Dalam perkembangan berikutnya, publik terkesima ketika “musuh bebuyutan” Jokowi dalam pilpres dilantik menjadi Menteri Pertahanan dalam Kabinet Indonesia Maju (KIM) 2019-2024 pada hari Rabu, 23/10/2019.
Kalkulasi politik terhadap Jokowi maupun Prabowo berantakan. Pendapat pro dan kontra sontak menyeruak atas bersatunya dua pesaing yang kini telah berjalan bersama dalam satu gerbong pemerintahan.
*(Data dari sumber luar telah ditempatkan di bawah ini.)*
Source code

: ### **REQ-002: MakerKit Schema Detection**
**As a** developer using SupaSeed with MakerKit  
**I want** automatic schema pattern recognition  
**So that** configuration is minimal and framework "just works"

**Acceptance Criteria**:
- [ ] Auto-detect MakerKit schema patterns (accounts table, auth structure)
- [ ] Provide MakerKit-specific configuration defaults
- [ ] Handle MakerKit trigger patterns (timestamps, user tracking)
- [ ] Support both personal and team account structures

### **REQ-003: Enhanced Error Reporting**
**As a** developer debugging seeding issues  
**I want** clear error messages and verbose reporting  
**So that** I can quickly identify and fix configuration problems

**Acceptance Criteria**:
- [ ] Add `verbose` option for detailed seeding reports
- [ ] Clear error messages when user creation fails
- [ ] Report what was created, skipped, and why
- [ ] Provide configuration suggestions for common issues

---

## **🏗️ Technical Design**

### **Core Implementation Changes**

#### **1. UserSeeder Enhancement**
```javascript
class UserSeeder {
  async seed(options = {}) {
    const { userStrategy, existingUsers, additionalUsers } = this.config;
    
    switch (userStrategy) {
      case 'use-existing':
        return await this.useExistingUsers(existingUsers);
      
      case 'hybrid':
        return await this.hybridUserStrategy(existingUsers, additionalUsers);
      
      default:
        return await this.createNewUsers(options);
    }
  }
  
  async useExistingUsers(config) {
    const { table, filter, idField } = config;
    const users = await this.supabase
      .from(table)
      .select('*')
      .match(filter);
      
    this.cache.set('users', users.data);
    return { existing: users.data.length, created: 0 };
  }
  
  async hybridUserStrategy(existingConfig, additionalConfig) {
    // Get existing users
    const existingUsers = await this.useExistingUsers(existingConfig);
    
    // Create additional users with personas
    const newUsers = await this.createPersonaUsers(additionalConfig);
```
Berbagai polemik, atas pengangkatan mantan Danjen Kopassus tahun 1996 itu sebagai menteri, mengemuka.
Takpelak, peristiwa itu menyebabkan kegaduhan yang lain, diikuti dengan persoalan penanganan Covid-19, paham radikalisme, intoleransi, dan terakhir ihwal vaksinasi, yang seharusnya menjadi perhatian bersama.
Paling mutakhir adalah pelantikan Sandiaga Uno sebagai Menteri Pariwisata dan Ekonomi Kreatif KIM pada hari Rabu, 23/12/2020.
Lengkap sudah, dua tokoh politik yang berseberangan telah dirangkul oleh Jokowi masuk dalam jajaran pasukannya untuk memajukan Indonesia.
Sekali lagi, pengangkatan tersebut menimbulkan pernyataan-pernyataan pro dan kontra. Sebagian pihak memuji langkah itu sebagai angin segar untuk mengurai rivalitas pilpres 2019 yang terlanjur mengakar di dalam masyarakat. Sebaliknya, ada pihak yang kecewa, karena merasa perjuangan partai politik yang tergabung di dalam koalisi pendukung Jokowi-Ma’ruf menjadi sia-sia.
Persepsi tentang tokoh-tokoh yang tadinya “dimainkan” dalam kerangka cerita dengan peran sosok serba hitam putih, atau dengan kata lain, digambarkan sebagai tokoh “baik” versus “tokoh” buruk mendadak runtuh. Meskipun demikian, tetap saja ada pihak-pihak yang menghendaki siklus konflik usai dan mengusung berbagai isu atau topik pemecah agar rivalitas maupun ketegangan politik tidak terselesaikan.
Kendati belum ada penelitian yang mendukung, patut diduga bahwa rivalitas pilpres 55,50 versus 44,50 persen sudah tidak relevan lagi apabila diungkit saat sekarang. Dikotomi Cebong lawan Kampret menjadi tidak mutakhir dalam perdebatan-perdebatan.
Pun jika masih ada pihak yang membicarakannya, maka hal itu sudah tidak akan menjadi perhatian sebagian masyarakat Indonesia. Dugaan kuat saya, bagian terbesar warga Indonesia sudah jenuh dengan pertengkaran yang berakhir dengan kegaduhan. Indikasinya, kian menyurutnya tingkat kekerapan penggunaan frasa cebong kampret dalam percakapan di medsos dan berita.
Dalam percaturan kehidupan bernegara, saya terlibat dalam preferensi politik dan kemudian larut dalam hiruk-pikuk pemilihan.